Date Night
For the first decade of my wife and I’s marriage going on a date was ….eh…inconsistent.
Neither of us was opposed to a regular date night. We enjoyed going out together, trying a new restaurant or brewery and just talking. Yet we have three young boys which made the task feel extra complicated.
Two or three (or four) months would go by without an evening out without the kids. My wife would look at me and say “We need a date night”.
So we’d start to think about who we could ask to babysit, when were they available, and how much it would cost.
It wasn’t in the monthly budget, we didn’t have a regular babysitter, and it wasn’t on our calendar so a date night just felt like a huge task to pull off. Consequentially, I’d tend to put it off until my wife said “We need a date night”.
Many companies approach data the same way.

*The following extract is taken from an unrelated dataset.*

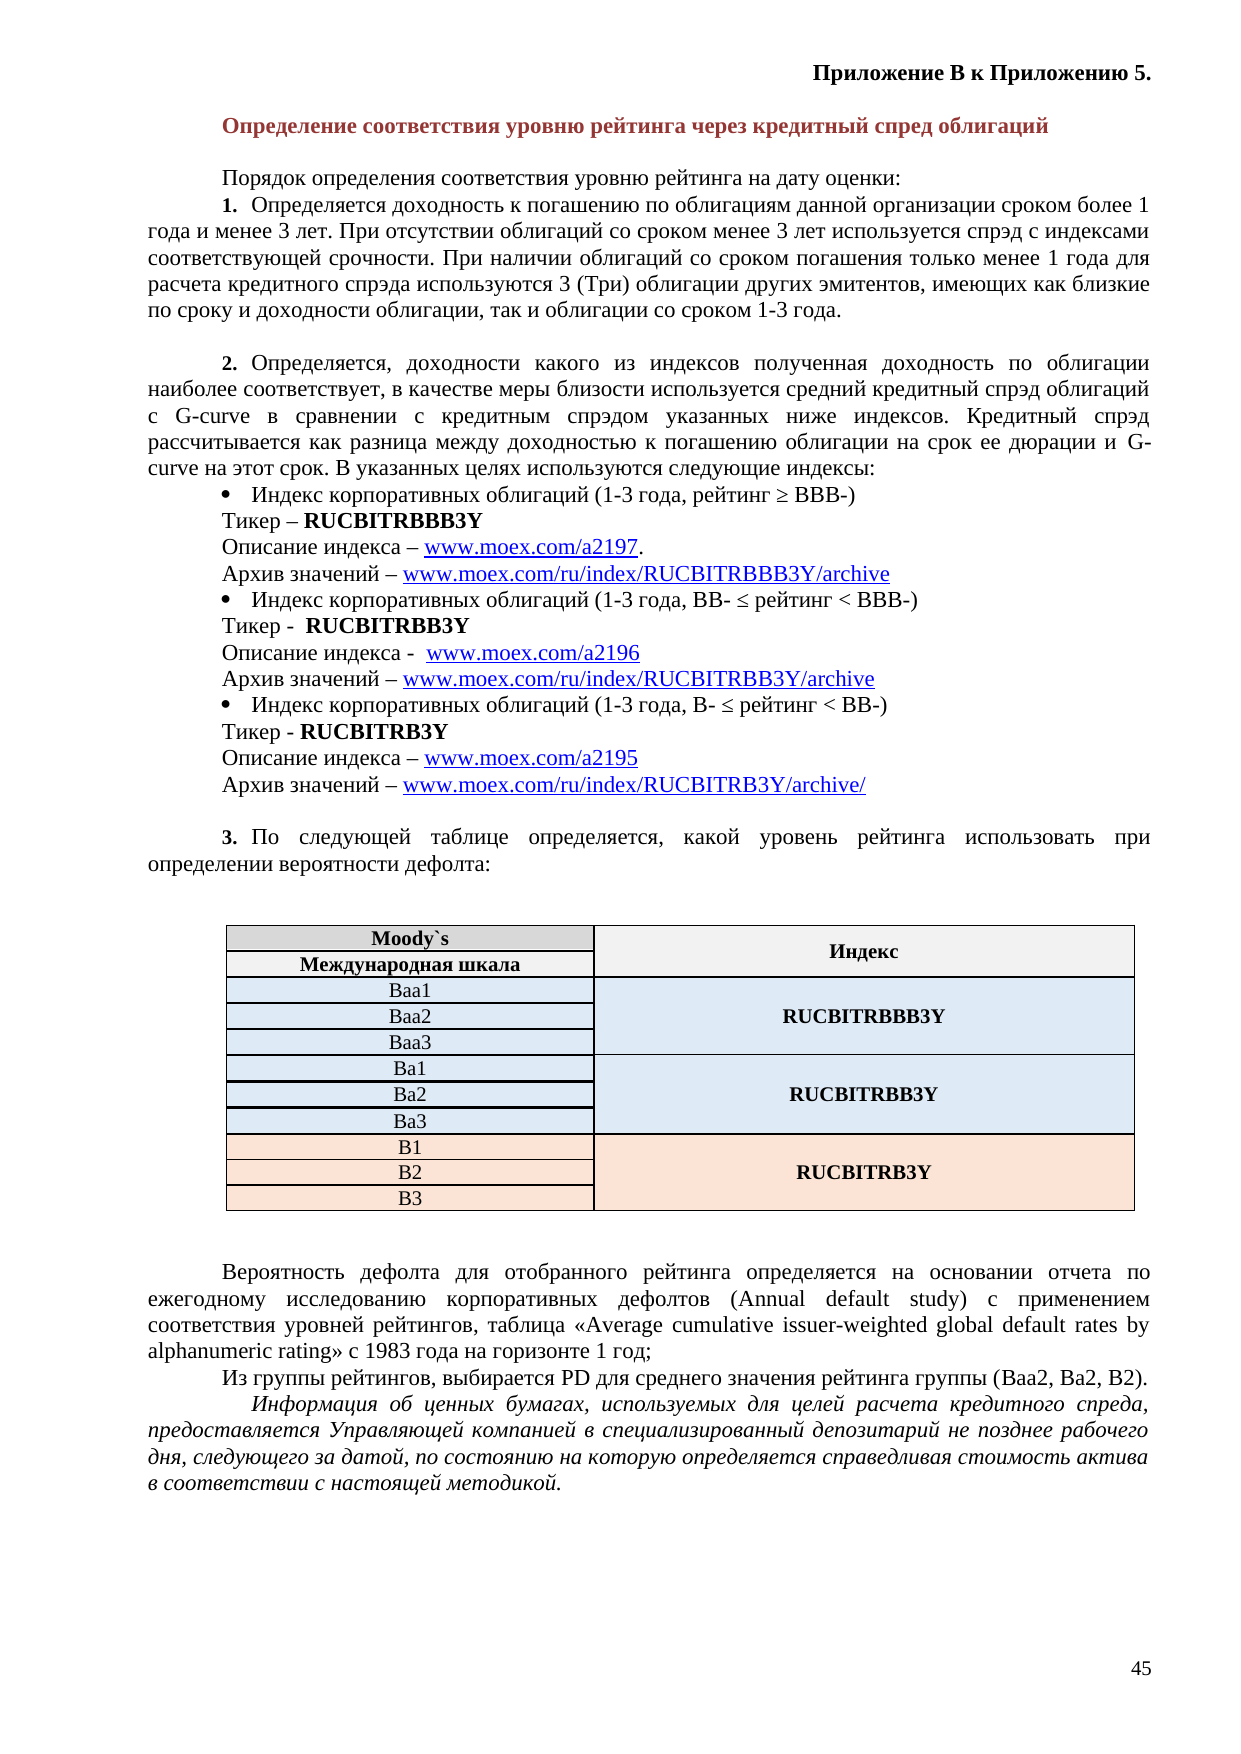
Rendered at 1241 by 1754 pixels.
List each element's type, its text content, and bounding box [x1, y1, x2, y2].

text Описание индекса - www.moex.com/a2196 [148, 639, 1152, 665]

Everything is rolling along with the status quo until an executive says “We need data analytics”. But it’s hard work because there’s no regular budget for this work and no infrastructure or thoughtful designs for building repeatable analytics solutions. The team makes huge efforts to produce a few reports (above and beyond their normal workloads), but then everything goes back to normal.
Until another company leader says “We need data analytics!”
What if instead, you approached data like my wife and I started doing with our date night? For the last 9 months date night is every other Monday night. The babysitter is booked far in advance, and the cost is known and in the budget. The difficult logistics of our date nights have nearly evaporated.
Now we just get to enjoy the results.
And my wife hasn’t once turned to me and said “We need a date night” since.